── DATA SHOWN ──
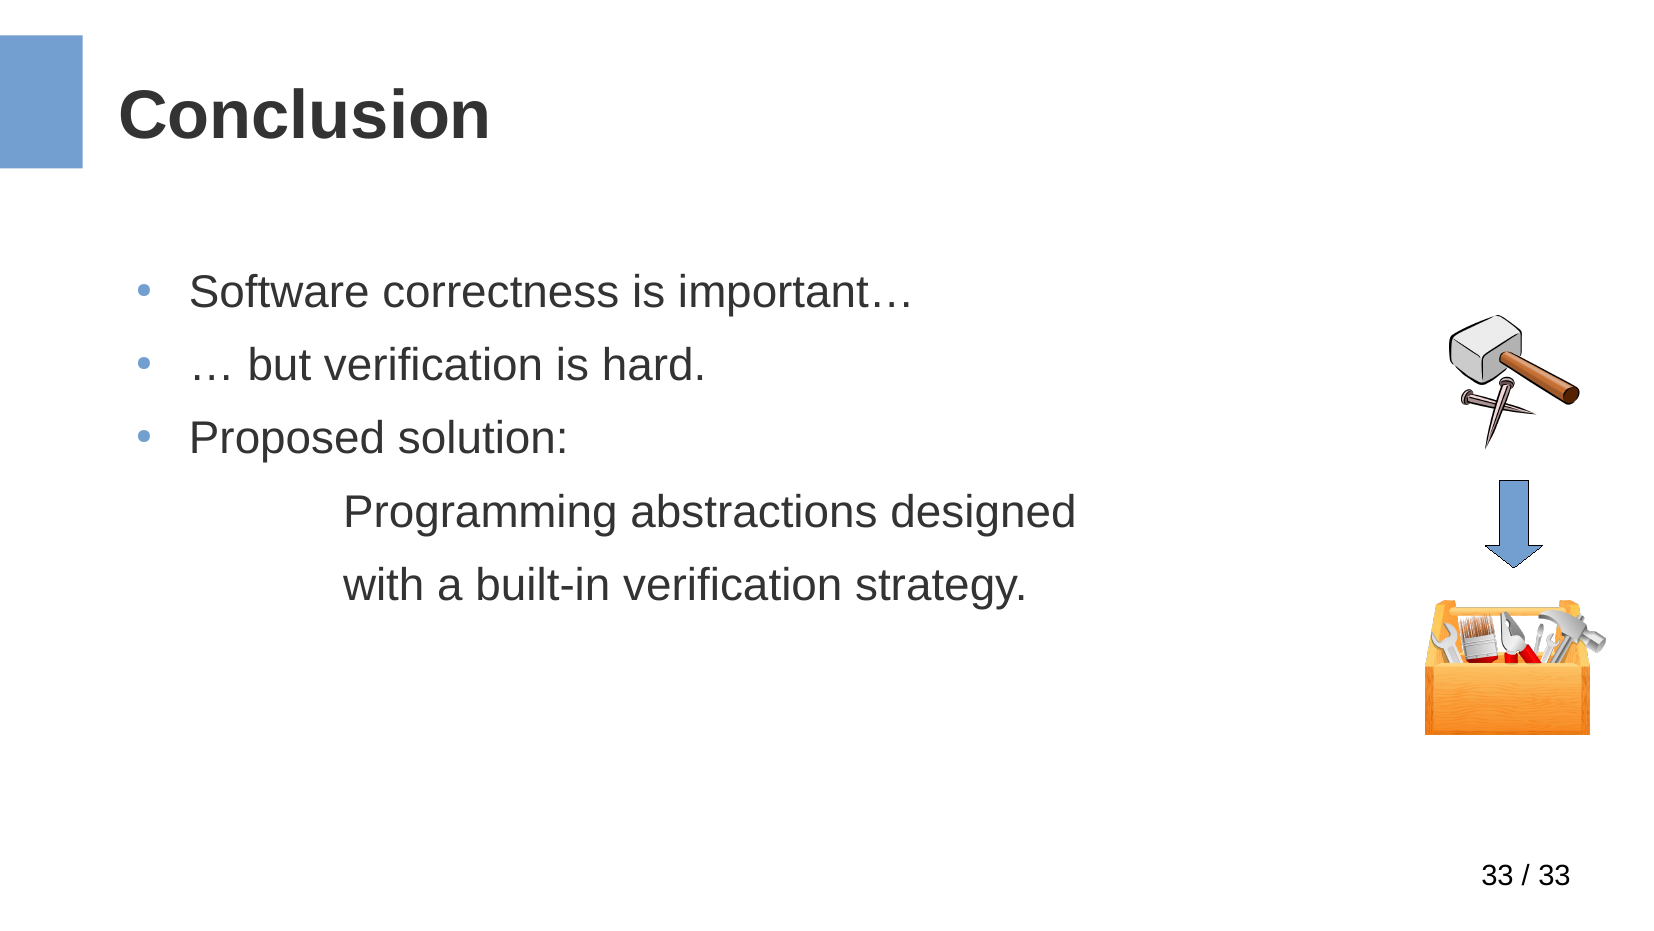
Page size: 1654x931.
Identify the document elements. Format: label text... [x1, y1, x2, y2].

list Software correctness is important… … but verification is hard. Proposed solution: Programming abstractions designed with a built-in verification strategy. [118, 265, 1536, 806]
picture [1449, 315, 1584, 451]
title Conclusion [118, 37, 1571, 193]
picture [1425, 600, 1606, 736]
text_box [1485, 480, 1543, 568]
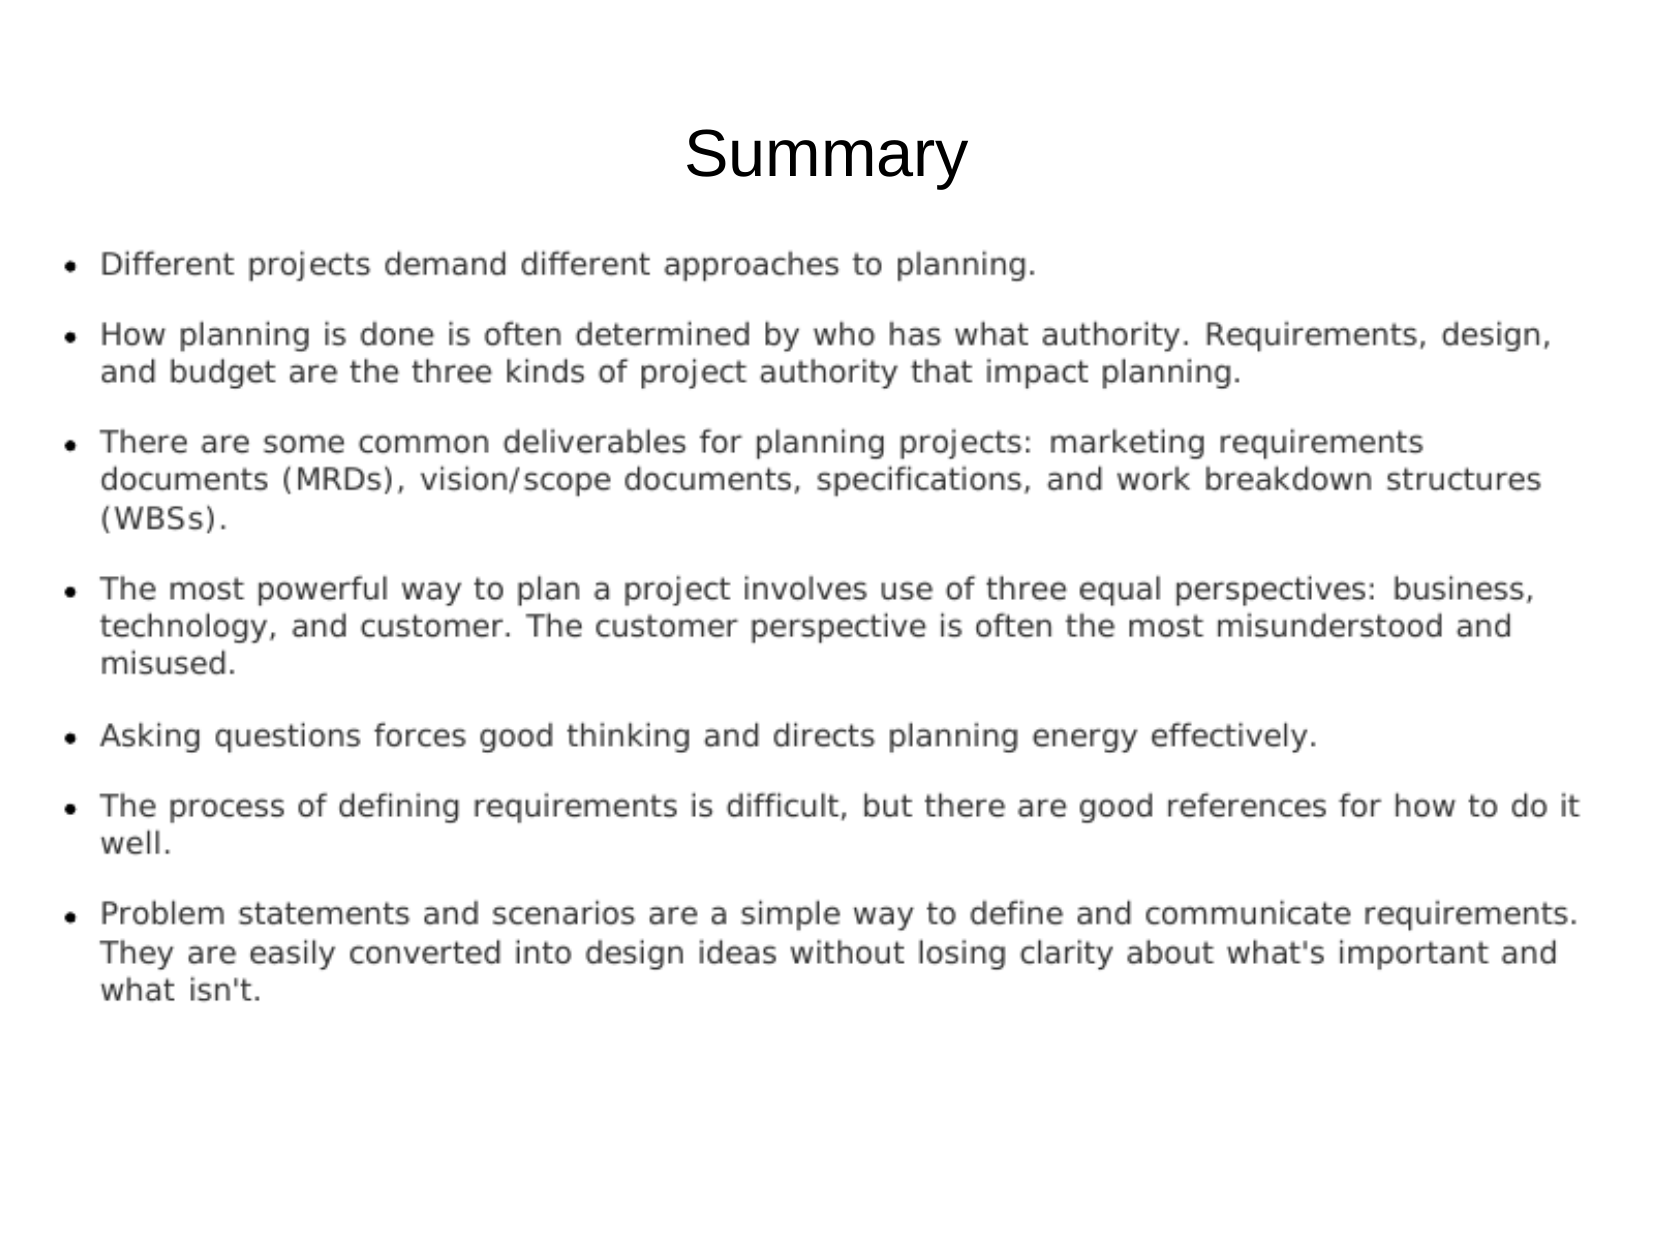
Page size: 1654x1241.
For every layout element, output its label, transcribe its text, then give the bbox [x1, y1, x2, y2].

title Summary [82, 49, 1571, 236]
picture [57, 236, 1622, 1028]
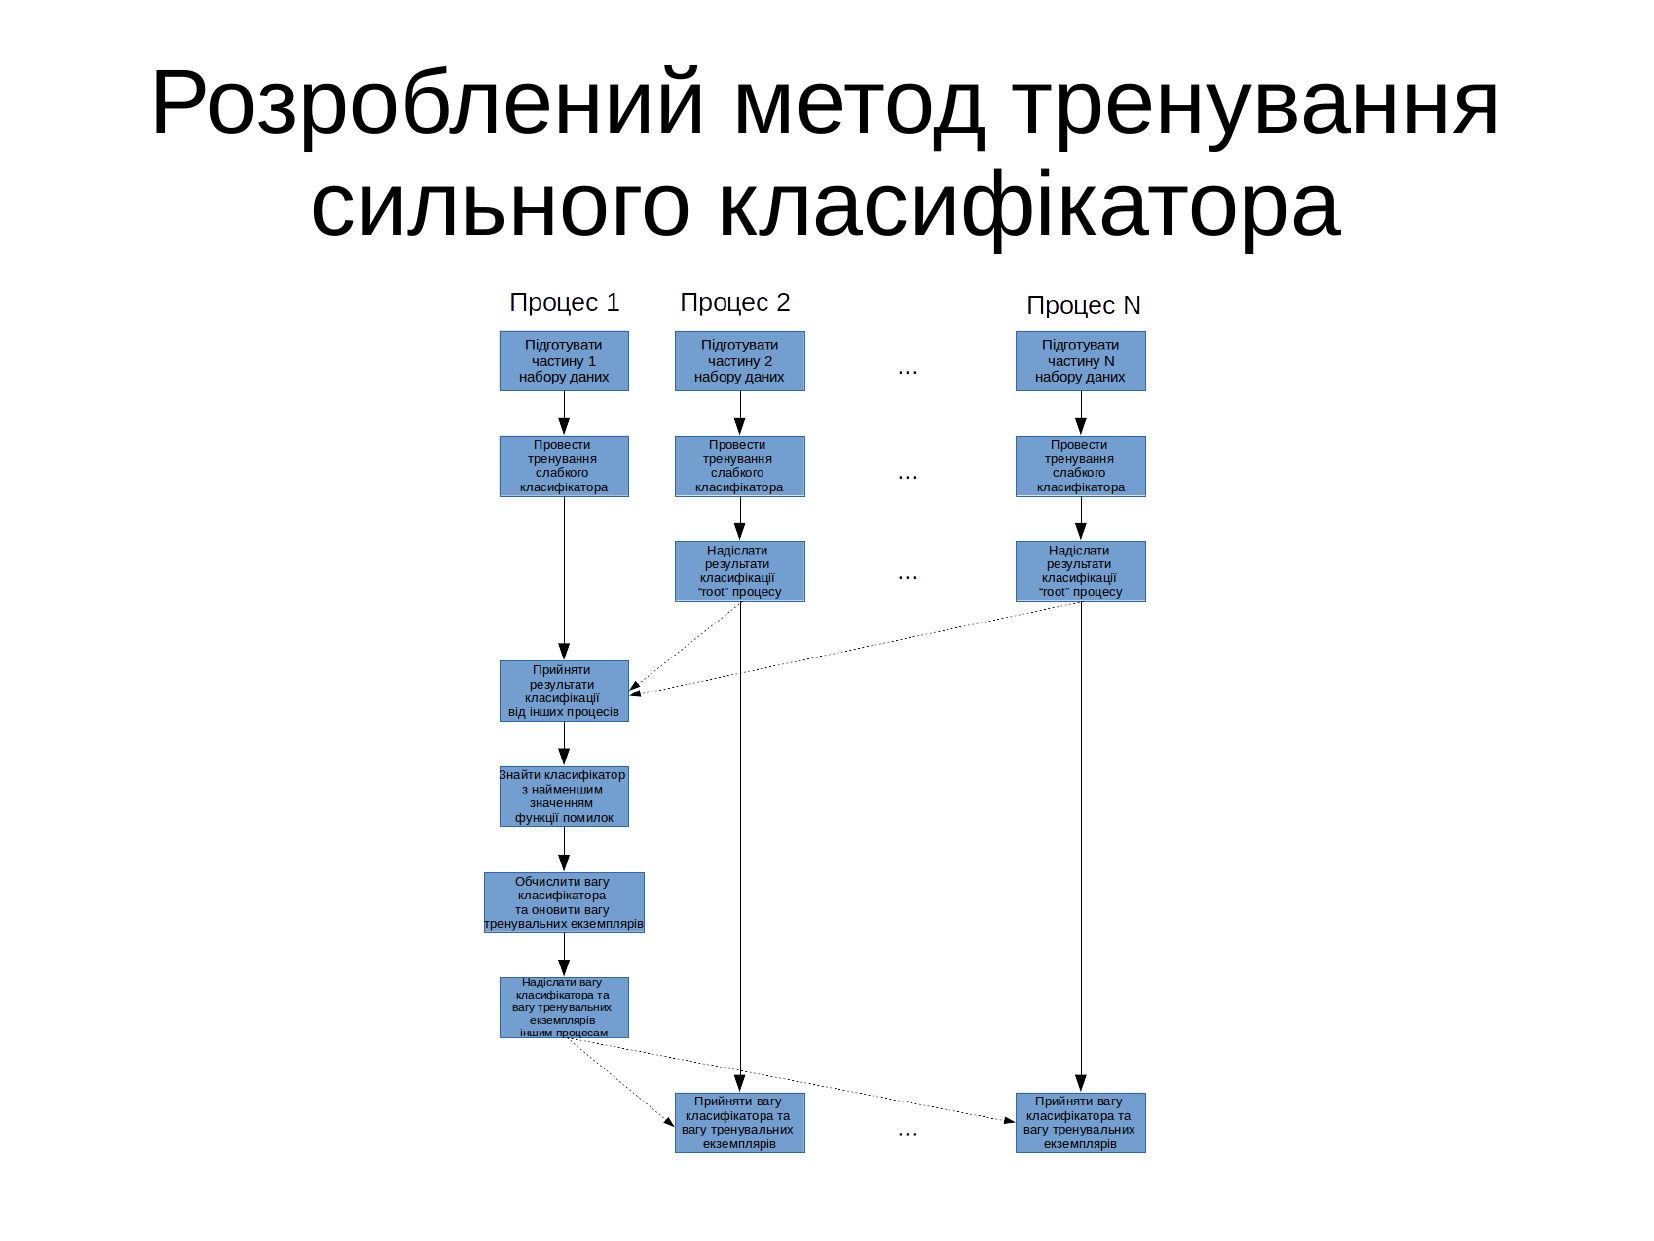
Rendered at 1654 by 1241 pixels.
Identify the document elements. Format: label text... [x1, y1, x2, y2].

picture [466, 281, 1171, 1171]
title Розроблений метод тренування сильного класифікатора [82, 49, 1571, 257]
───
WRITTEN TASK
Rewrite all the items above, switching "Identify" to "Locate" and keeping everything else unchanged. Leave the pictures out.

SOLUTION TO THE EXERCISE
Page size: 1654x931.
Locate the document elements. Format: label text... [x1, y1, x2, y2].

list Software correctness is important… … but verification is hard. Proposed solution: Programming abstractions designed with a built-in verification strategy. [118, 265, 1536, 806]
picture [1449, 315, 1584, 451]
title Conclusion [118, 37, 1571, 193]
picture [1425, 600, 1606, 736]
text_box [1485, 480, 1543, 568]
Page size: 1654x1241.
For every layout element, output its label, transcribe its text, then give the bbox [x1, y1, x2, y2].

title Summary [82, 49, 1571, 236]
picture [57, 236, 1622, 1028]
Rendered at 1654 by 1241 pixels.
Locate the document elements. Format: label text... [x1, y1, x2, y2].

picture [466, 281, 1171, 1171]
title Розроблений метод тренування сильного класифікатора [82, 49, 1571, 257]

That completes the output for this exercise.